Wed, 09/30/2020 - 5:00 am

What happens to a bank vault when the walls of a bank have disintegrated over several decades to nearly a century of time, but left the sturdily intact bank vault behind amid a growth of cacti and weeds? That is what has happened to the old vault that once upon a time resided either within the General Store and then within an attached bank building or at a second bank at Necessity. During the oil boom era in Stephens County, the small town of Necessity sported two banks. As the decades went by, the building closed as did the bank and the walls around the building slipped into oblivion. The plank siding wasted away and then the block walls disintegrated, which left the sturdily built bank vault exposed to the elements of wind, rain and the blaring sun. Now what remains is the strange-looking bank vault with a huge cactus growing from within and out through all the crevices to the wind and blaring sun above.

Nothing like a ‘curiosity piece’ setting out in a pasture. After all, who has a bank vault in their field anyway? In hindsight, the vault could have been repurposed into a wine room or a keeper of a substantial collection of some type, but no, it was left to the elements. I suppose no one had a far-reaching imagination on how it could have been re-purposed to a more useful task back several decades ago. Such a waste of human resources.
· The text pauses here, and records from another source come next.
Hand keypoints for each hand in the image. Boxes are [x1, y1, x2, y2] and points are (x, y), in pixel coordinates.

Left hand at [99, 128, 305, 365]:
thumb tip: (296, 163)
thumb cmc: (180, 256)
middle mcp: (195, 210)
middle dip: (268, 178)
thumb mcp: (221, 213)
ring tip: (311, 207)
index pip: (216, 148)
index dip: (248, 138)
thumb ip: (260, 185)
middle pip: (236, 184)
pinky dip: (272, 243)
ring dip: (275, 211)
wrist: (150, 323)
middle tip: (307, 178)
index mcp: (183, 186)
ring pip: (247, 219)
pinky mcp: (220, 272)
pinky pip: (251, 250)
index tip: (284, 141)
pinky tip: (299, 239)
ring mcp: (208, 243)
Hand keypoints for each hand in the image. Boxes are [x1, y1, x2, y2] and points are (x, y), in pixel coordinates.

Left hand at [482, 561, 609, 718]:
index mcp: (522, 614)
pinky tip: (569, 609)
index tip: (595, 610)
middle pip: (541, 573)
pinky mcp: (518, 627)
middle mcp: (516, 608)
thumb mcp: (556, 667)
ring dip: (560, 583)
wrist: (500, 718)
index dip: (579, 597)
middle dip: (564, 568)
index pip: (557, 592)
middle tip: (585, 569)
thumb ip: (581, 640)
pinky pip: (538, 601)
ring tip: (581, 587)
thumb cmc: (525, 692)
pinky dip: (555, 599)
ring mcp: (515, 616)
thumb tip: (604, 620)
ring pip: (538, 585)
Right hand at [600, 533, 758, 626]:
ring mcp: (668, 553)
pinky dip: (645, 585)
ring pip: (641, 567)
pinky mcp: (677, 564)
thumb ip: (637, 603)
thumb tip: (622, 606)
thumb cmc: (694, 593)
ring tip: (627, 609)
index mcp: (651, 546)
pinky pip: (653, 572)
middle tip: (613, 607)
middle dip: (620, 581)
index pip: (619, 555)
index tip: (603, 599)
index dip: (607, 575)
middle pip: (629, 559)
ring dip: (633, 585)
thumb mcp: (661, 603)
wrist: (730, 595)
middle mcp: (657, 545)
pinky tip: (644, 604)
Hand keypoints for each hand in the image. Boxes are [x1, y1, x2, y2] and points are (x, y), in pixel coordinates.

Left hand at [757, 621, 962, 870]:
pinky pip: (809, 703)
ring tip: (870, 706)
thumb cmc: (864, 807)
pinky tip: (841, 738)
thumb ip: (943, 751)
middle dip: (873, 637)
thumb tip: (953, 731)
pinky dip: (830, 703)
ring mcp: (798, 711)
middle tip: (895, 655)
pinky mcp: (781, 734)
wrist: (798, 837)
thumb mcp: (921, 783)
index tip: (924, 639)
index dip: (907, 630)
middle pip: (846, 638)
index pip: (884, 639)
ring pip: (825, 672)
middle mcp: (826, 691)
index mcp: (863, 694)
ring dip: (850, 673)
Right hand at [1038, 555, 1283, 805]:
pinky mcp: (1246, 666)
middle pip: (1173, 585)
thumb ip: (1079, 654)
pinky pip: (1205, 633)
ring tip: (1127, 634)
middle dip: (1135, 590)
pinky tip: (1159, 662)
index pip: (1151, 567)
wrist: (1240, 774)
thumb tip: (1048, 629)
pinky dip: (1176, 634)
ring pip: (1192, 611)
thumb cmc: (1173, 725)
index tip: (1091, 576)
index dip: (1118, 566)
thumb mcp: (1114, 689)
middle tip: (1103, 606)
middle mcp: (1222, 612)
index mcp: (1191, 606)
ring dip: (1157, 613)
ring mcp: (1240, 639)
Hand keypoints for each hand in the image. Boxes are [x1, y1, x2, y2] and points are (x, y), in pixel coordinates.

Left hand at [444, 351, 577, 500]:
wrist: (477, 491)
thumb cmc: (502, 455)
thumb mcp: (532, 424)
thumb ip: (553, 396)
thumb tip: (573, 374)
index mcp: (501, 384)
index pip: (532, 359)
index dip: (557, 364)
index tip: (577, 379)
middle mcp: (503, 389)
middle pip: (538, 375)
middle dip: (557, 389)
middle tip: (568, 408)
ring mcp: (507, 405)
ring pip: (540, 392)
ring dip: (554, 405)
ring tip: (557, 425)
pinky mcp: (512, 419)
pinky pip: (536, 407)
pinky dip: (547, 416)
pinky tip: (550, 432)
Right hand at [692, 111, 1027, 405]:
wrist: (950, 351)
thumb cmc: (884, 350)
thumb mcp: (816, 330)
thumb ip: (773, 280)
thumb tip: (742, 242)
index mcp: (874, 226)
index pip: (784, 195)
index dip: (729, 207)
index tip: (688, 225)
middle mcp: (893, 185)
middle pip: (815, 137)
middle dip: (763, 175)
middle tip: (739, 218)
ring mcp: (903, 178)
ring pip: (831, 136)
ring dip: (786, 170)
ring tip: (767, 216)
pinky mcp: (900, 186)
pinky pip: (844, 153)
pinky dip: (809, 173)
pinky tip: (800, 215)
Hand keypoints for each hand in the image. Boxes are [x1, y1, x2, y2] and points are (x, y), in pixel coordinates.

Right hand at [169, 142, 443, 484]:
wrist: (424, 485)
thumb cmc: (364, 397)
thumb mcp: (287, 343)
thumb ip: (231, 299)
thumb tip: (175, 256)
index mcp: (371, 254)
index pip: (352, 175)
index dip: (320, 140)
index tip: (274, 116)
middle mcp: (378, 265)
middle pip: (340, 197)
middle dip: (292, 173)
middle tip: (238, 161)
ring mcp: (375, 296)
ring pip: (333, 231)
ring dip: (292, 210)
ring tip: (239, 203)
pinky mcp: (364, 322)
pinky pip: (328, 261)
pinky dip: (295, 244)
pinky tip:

For example, the Swenson Memorial Museum has two bank vaults within the museum leftover from the days when it housed the First National Bank of Breckenridge, which was the former resident of that building, built where the museum resides today. Originally, the building was specifically constructed as the home of the First National Bank of Breckenridge and built about 1920 and served as the home of FNB for about 50 years, between 1920 to 1970, when the bank moved to the Burch Hotel and that title was changed to the First National Bank building.

At that point, the Swenson Memorial Museum was organized and took up residence in the old FNB building with the teller windows serving to show-off exhibits and the bank vaults to house the research materials for those doing genealogical research on families, who had settled in Stephens County in the earliest of times.

There is a wealth of information kept in the former bank vaults of the museum and countless researchers have dug deeply into the environs of the museum files to find the minutiae of information to fit into the ancestral puzzles.

Another safe, with much less size, 36x48 resided at the Black-Robertson General Merchandise Store located at Crystal Falls back in the late 1880s through to the turn of the century-plus another decade or so. Later, when the store was closed, the Herring, Hall and Marvin safe from St. Louis, MO. was hauled to the home of T.E. Robertson. Much later, upon his death, Sally (Robertson) Satterwhite became the proud owner of the Black-Robertson safe, which now keeps important papers safely stored. I checked with Sally to make sure the historic safe held residency credentials at her home. She confirmed that the safe is in good standing and still resides at her home providing a safe place for important papers and other items that need a safe place to reside lest they be misplaced.